J’ai trente et un ans. Je vis seul et je travaille à distance. Dans la maison d’en face habitait depuis des années Madeleine, une femme calme et soigneuse qui avait fêté ses soixante-seize ans. Depuis quelque temps, elle sortait de moins en moins. Puis elle avait cessé de quitter son lit. Je voyais bien que personne ne venait la voir pendant des semaines, que ses fenêtres restaient noires même les jours de fête, et que son visage devenait chaque jour plus fragile.
Lorsque j’ai décidé de l’installer dans la chambre libre de ma maison, sa famille est soudain réapparue. Son neveu Julien s’est précipité sur le perron et, dès qu’il m’a aperçu, il s’est mis à crier :
— Tu te rends compte de ce que tu fais ? Tu crois vraiment qu’on ne comprend pas pourquoi tu l’as amenée chez toi ?

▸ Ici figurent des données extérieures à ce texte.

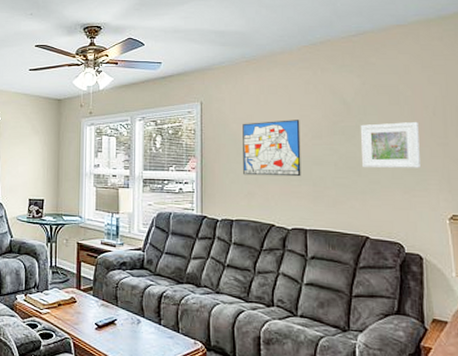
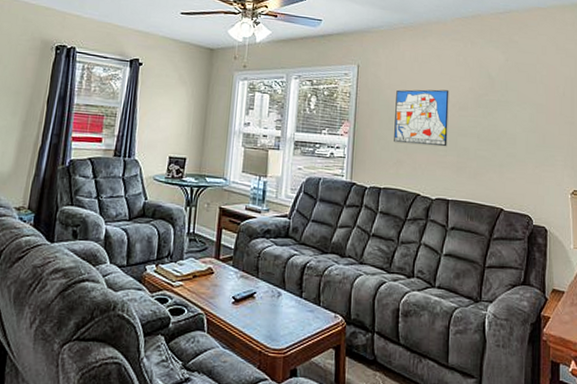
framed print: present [360,121,420,169] -> none [501,99,550,145]

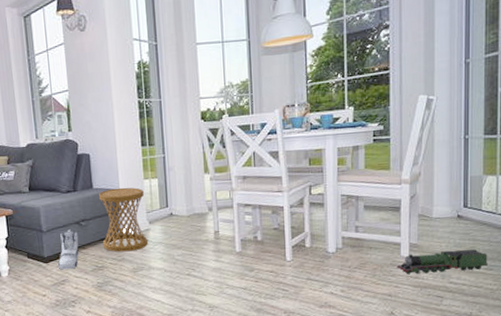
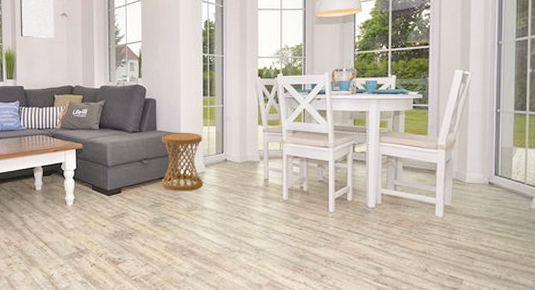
sneaker: present [57,229,79,270] -> none [119,166,140,204]
toy train: present [396,249,488,274] -> none [431,214,517,235]

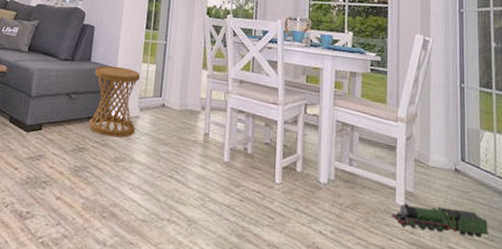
toy train: none [431,214,517,235] -> present [391,204,488,238]

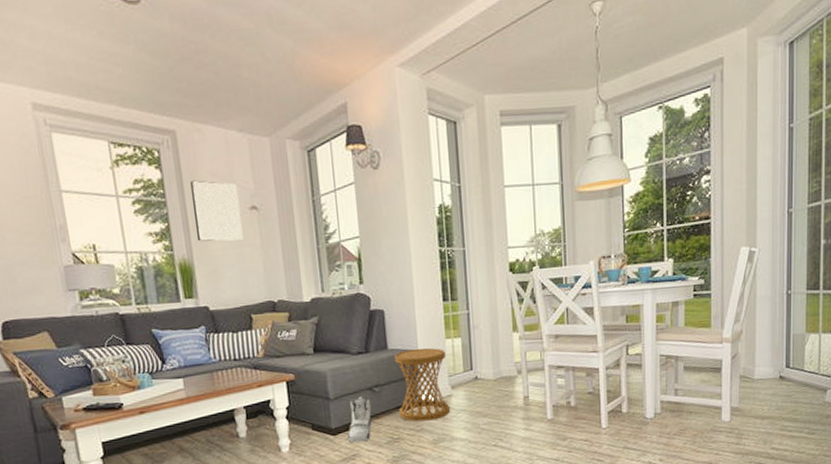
sneaker: none [37,99,67,145] -> present [347,396,372,443]
toy train: present [391,204,488,238] -> none [717,412,810,440]

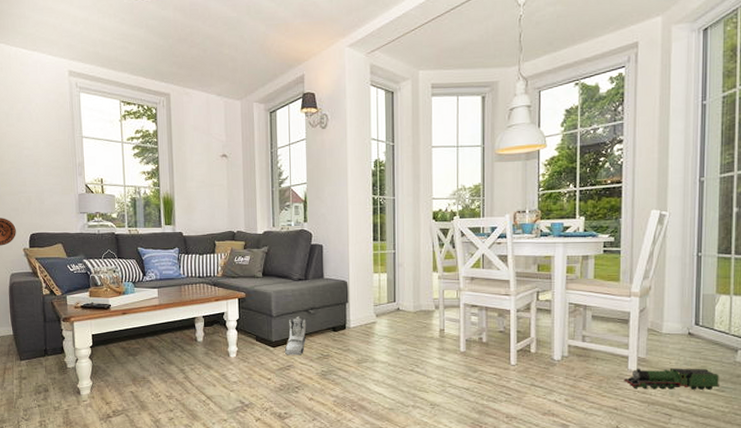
wall art: present [190,180,243,242] -> none [177,132,214,181]
side table: present [395,348,450,422] -> none [329,279,373,343]
toy train: none [717,412,810,440] -> present [623,368,719,390]

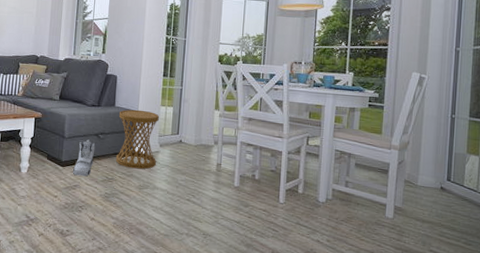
side table: none [329,279,373,343] -> present [115,109,159,169]
toy train: present [623,368,719,390] -> none [381,217,467,243]

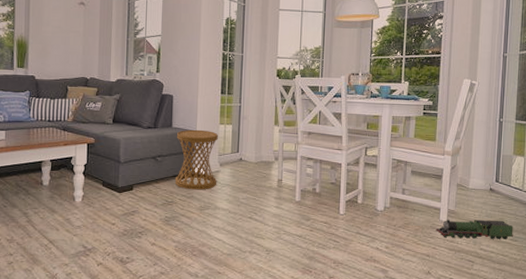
sneaker: present [72,139,96,177] -> none [130,163,153,201]
toy train: none [381,217,467,243] -> present [435,219,514,239]

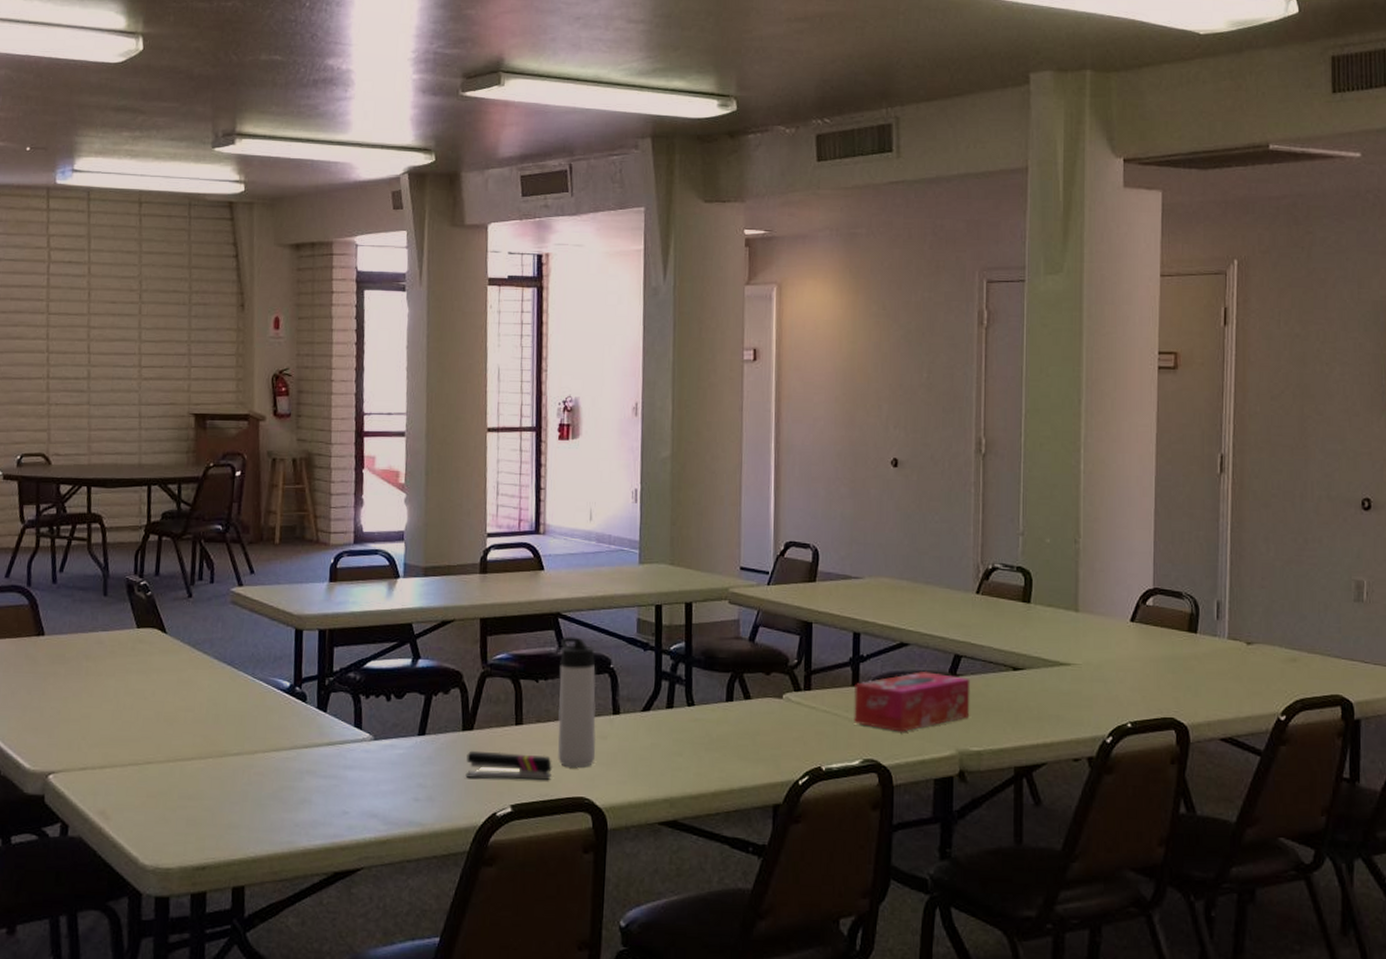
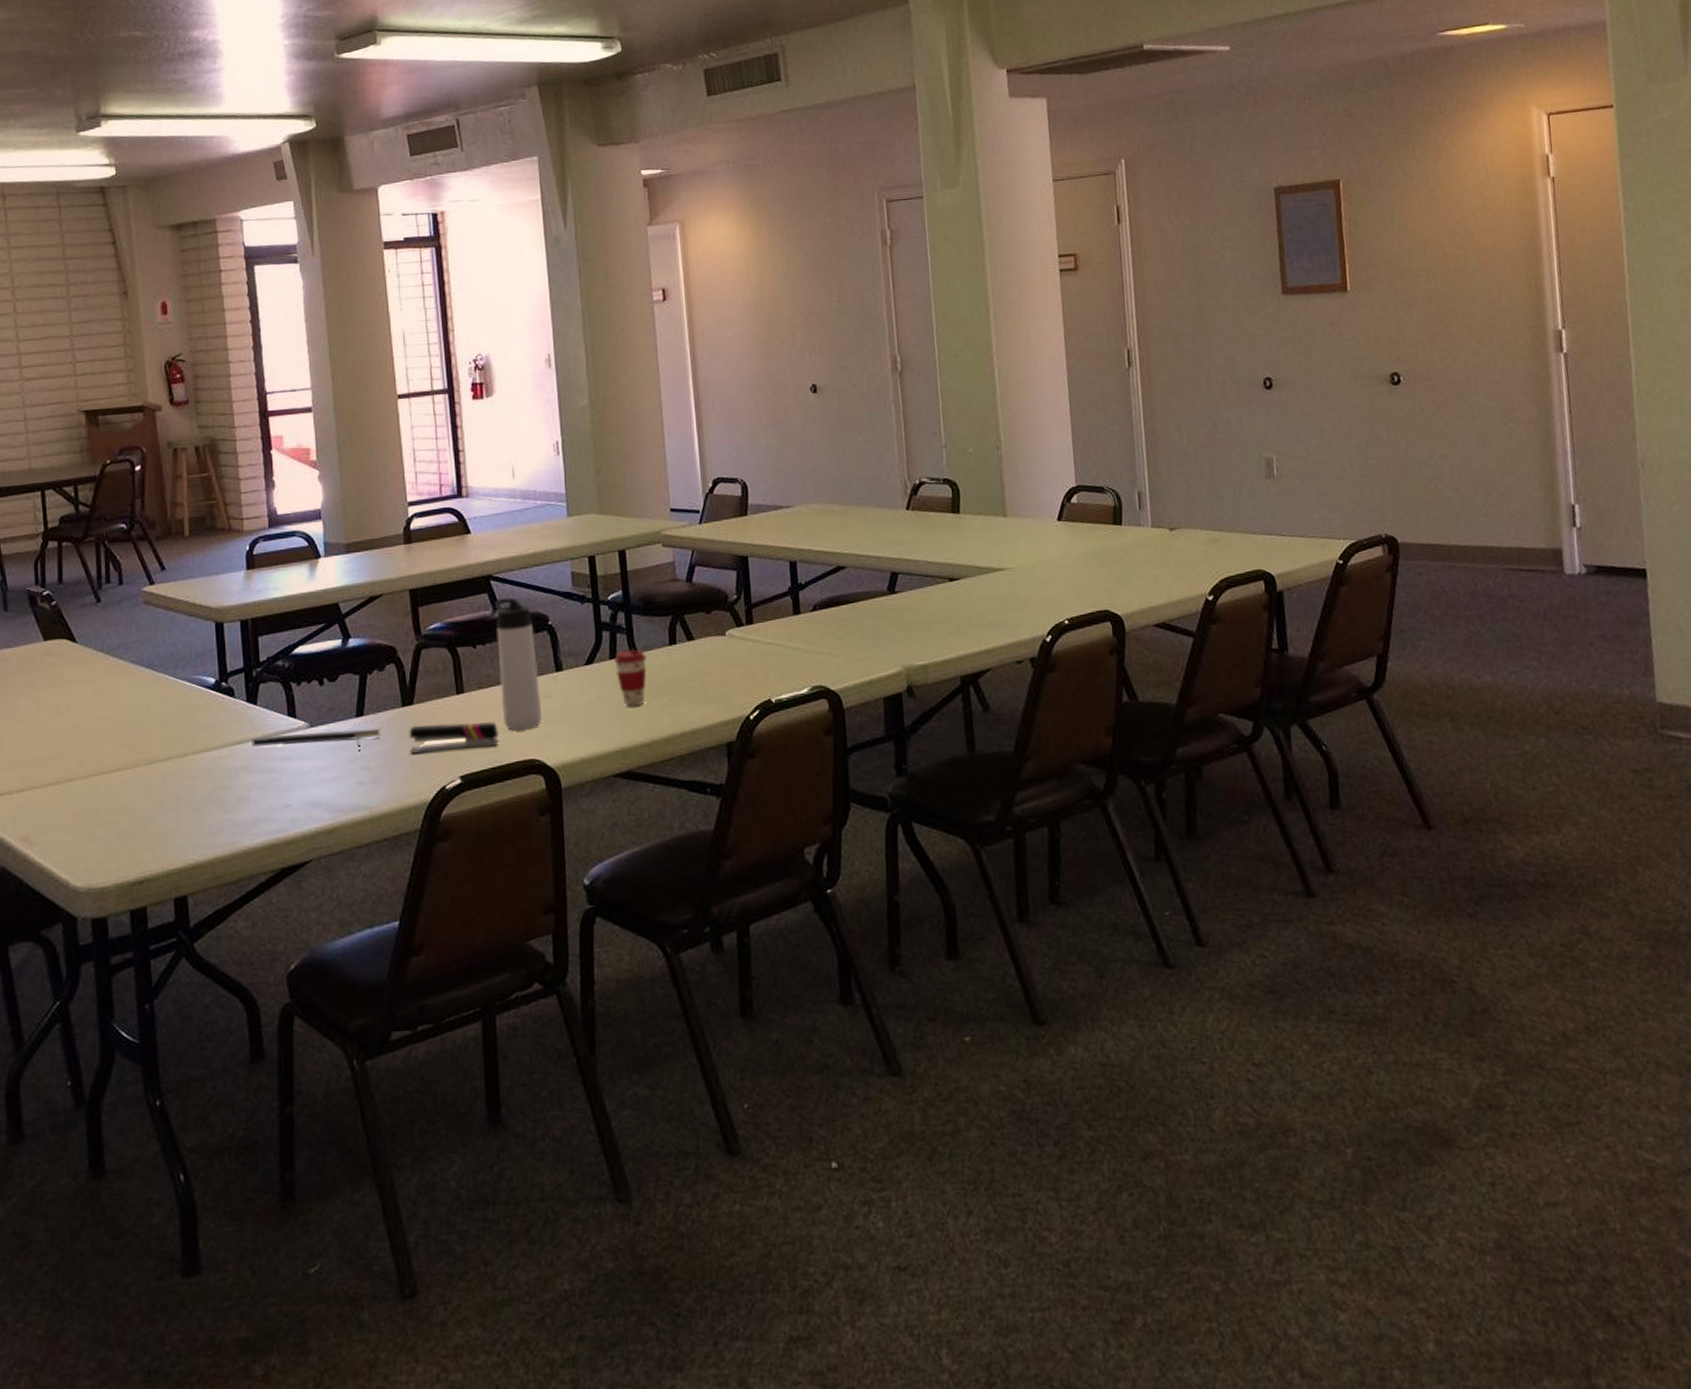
notepad: none [318,743,440,770] -> present [252,728,381,753]
coffee cup: none [671,701,702,758] -> present [614,650,647,707]
tissue box: present [854,672,971,732] -> none [796,592,912,655]

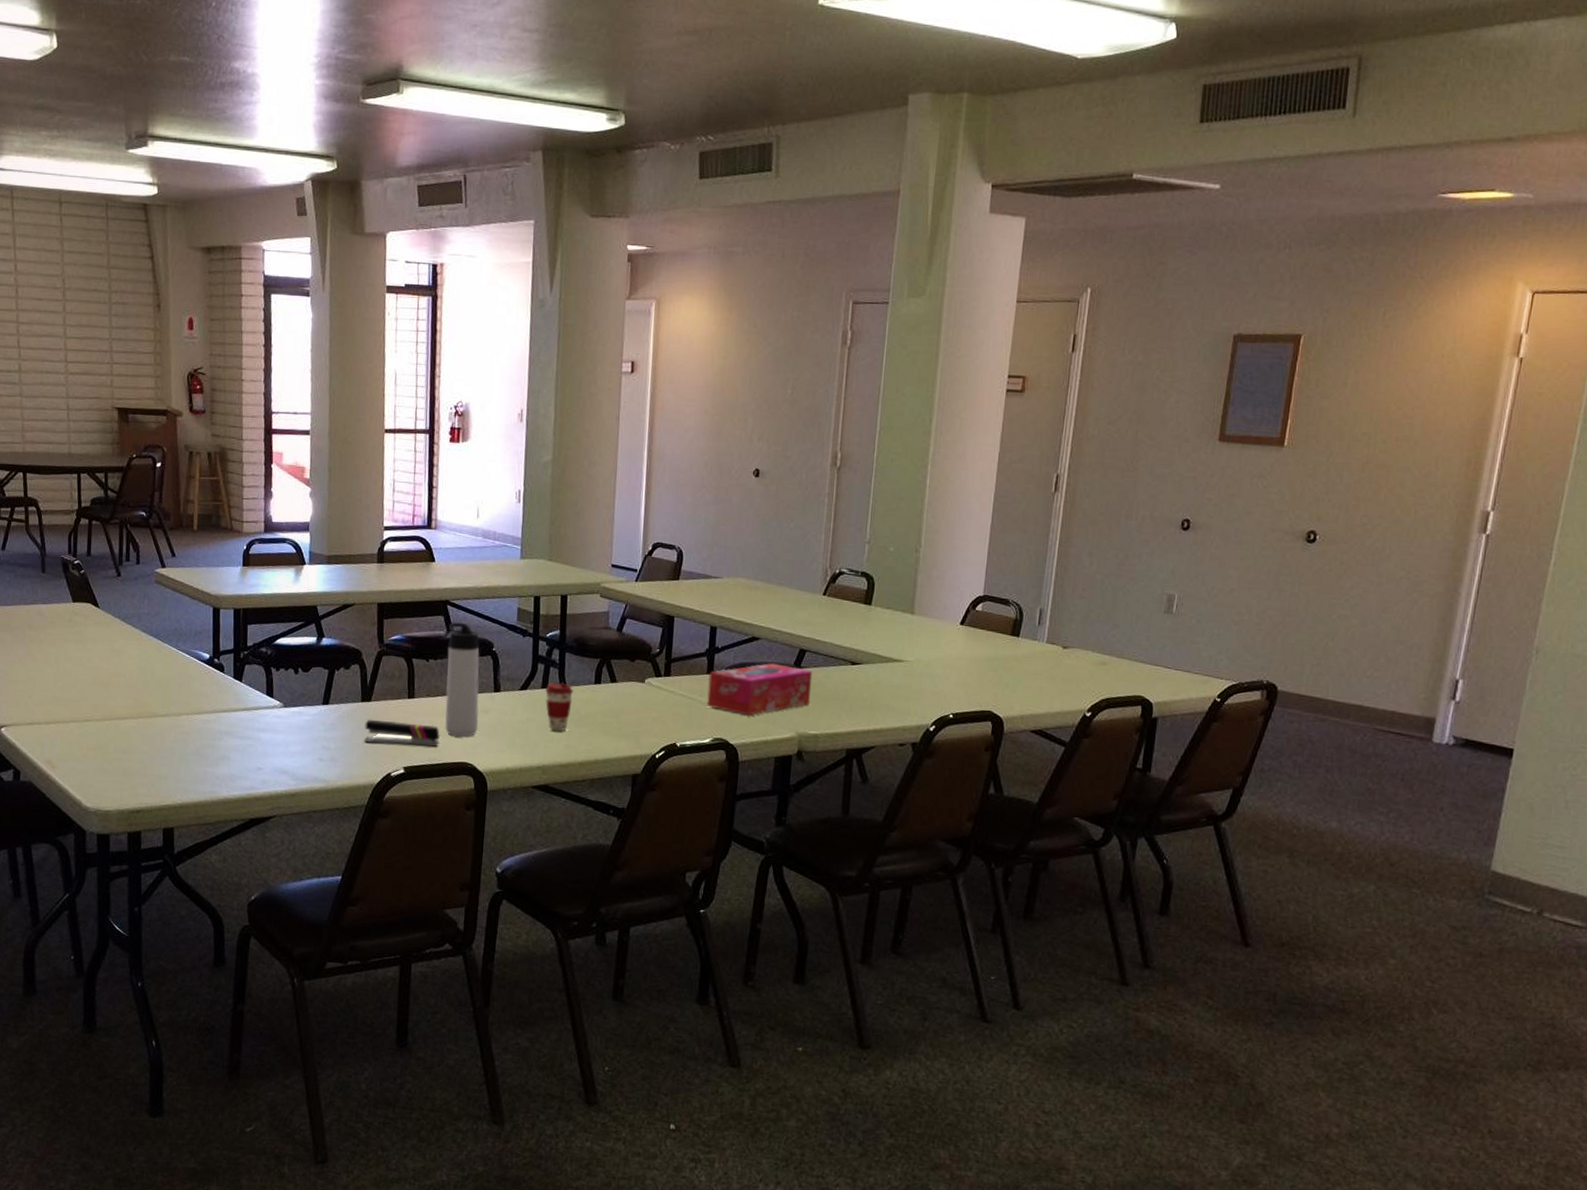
notepad: present [252,728,381,753] -> none [235,709,342,734]
tissue box: none [796,592,912,655] -> present [707,663,813,716]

— Parle moins fort, ai-je répondu. Elle n’a pas besoin de ça en ce moment.
— Ne joue pas au grand sauveur généreux, a-t-il lancé. C’est son appartement que tu veux ? Ou ses économies ? Tu as décidé de profiter du fait qu’elle est gravement malade ?
Une femme est apparue derrière lui. C’était probablement sa cousine.
— Nous irons à la police, a-t-elle déclaré. Nous connaissons très bien ce genre de personnes. Elles commencent par prétendre qu’elles aident une vieille femme isolée, puis, comme par hasard, elles finissent par récupérer son logement, ses comptes et tout son héritage.
Je les ai regardés sans répondre.
Pendant cinq ans, je ne les avais jamais vus devant la maison de Madeleine. Ils n’étaient venus ni pour son anniversaire, ni pour les fêtes, ni même simplement pour partager une tasse de thé avec elle.
Et pourtant, ils se tenaient maintenant sur mon perron, parlant plus fort que tout le monde de l’inquiétude qu’ils éprouvaient pour elle.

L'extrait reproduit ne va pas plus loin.